The job of insulin is to make sure the glucose actually moves into the body's cells. Without insulin, the glucose builds up in the bloodstream. Over time, elevated glucose levels can damage the linings of blood vessels, leading to damage to the eyes, kidneys, and other sensitive tissues. This vascular damage can cause blindness (diabetic retinopathy), impotence, kidney failure (diabetic nephropathy and end-stage renal disease), increased risk for heart attack, and the deterioration of nerves or blood vessels. It also can cause insufficient blood flow to the arms and legs, resulting in amputation. Diabetes is the leading cause of new blindness in adults. It is also the most common condition leading to dialysis and kidney transplants, and the most common reason for below-the-knee amputations.

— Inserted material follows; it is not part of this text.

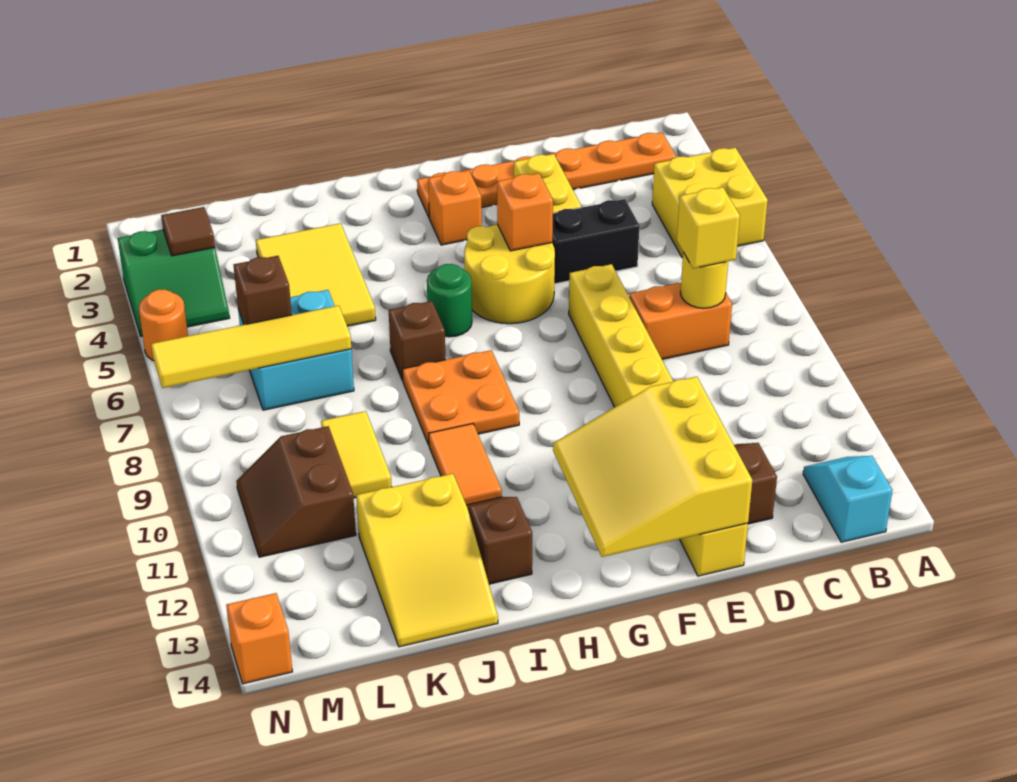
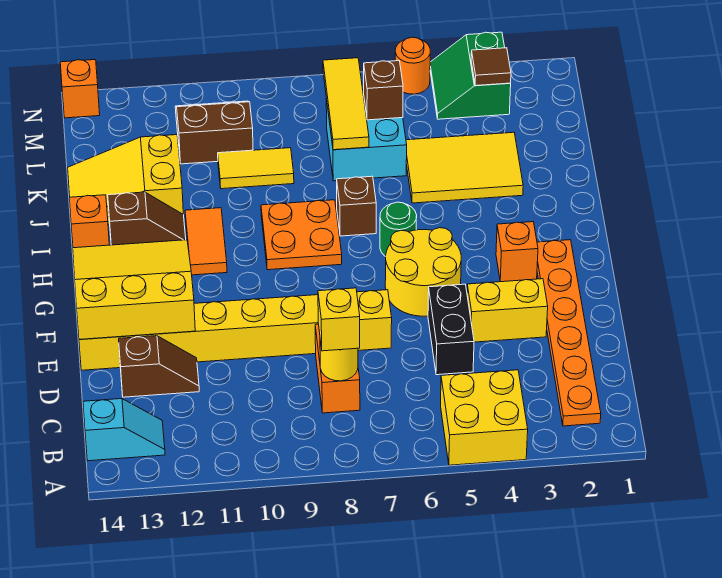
orange 1x1 brick [497,173,553,251] -> orange 1x1 brick moved to [69,195,109,248]
orange 1x2 tile [429,424,502,505] -> orange 1x2 tile turned to [185,208,227,275]
yellow 1x4 tile [151,306,351,388] -> yellow 1x3 tile [323,58,369,150]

The process that causes type 1 diabetes, the less common form, directly affects the pancreas by destroying the organ's beta islet cells, the only cells in the body that produce insulin. Although type 1 diabetes can occur at any age, it is usually diagnosed in children and young adults. Genetic, autoimmune, and environmental factors are considered risk factors for type 1 diabetes. Currently, there is no known way to prevent type 1 diabetes.

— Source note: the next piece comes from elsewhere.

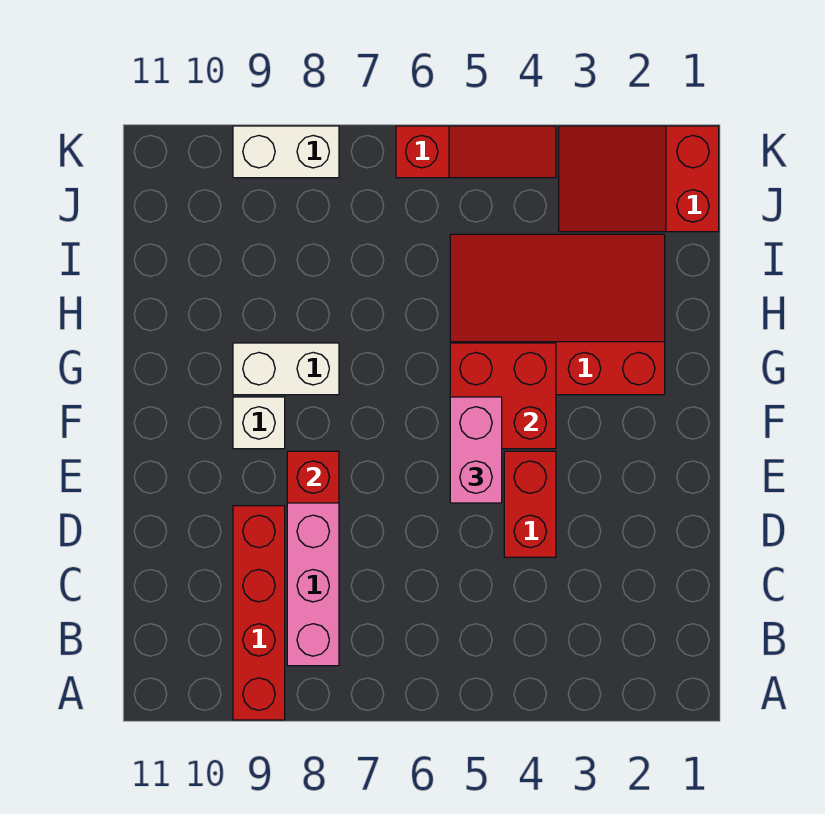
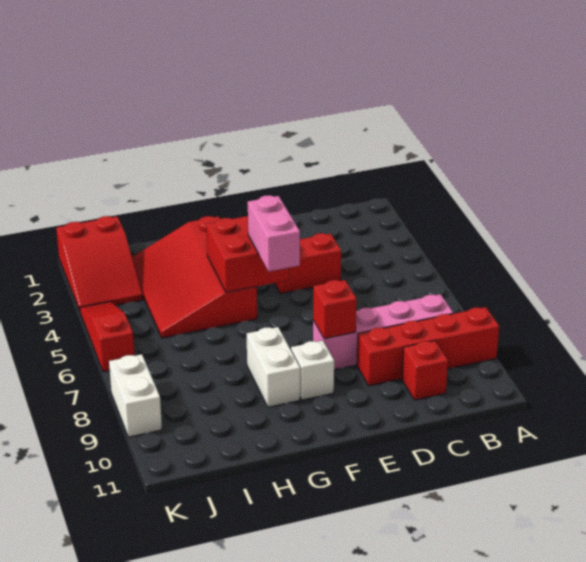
none -> red 1x1 brick [402,341,448,400]
pink 1x2 brick [450,397,502,503] -> pink 1x2 brick turned to [248,195,300,272]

Type 2 diabetes affects nine out of 10 people with diabetes. In the process that causes type 2 diabetes, the pancreas either does not produce enough insulin, or the body becomes less and less efficient at getting insulin to move glucose into the cells (insulin resistance). You can inherit the potential for type 2 diabetes, but whether you actually develop it may depend on a number of environmental factors, such as poor eating habits and lack of exercise. Other risk factors include older age and history of gestational diabetes. Race and ethnicity can also influence the occurrence of type 2 diabetes. African-Americans, Hispanic Americans, American Indians, and Native Hawaiians are at a particularly high risk of developing type 2 diabetes and its complications.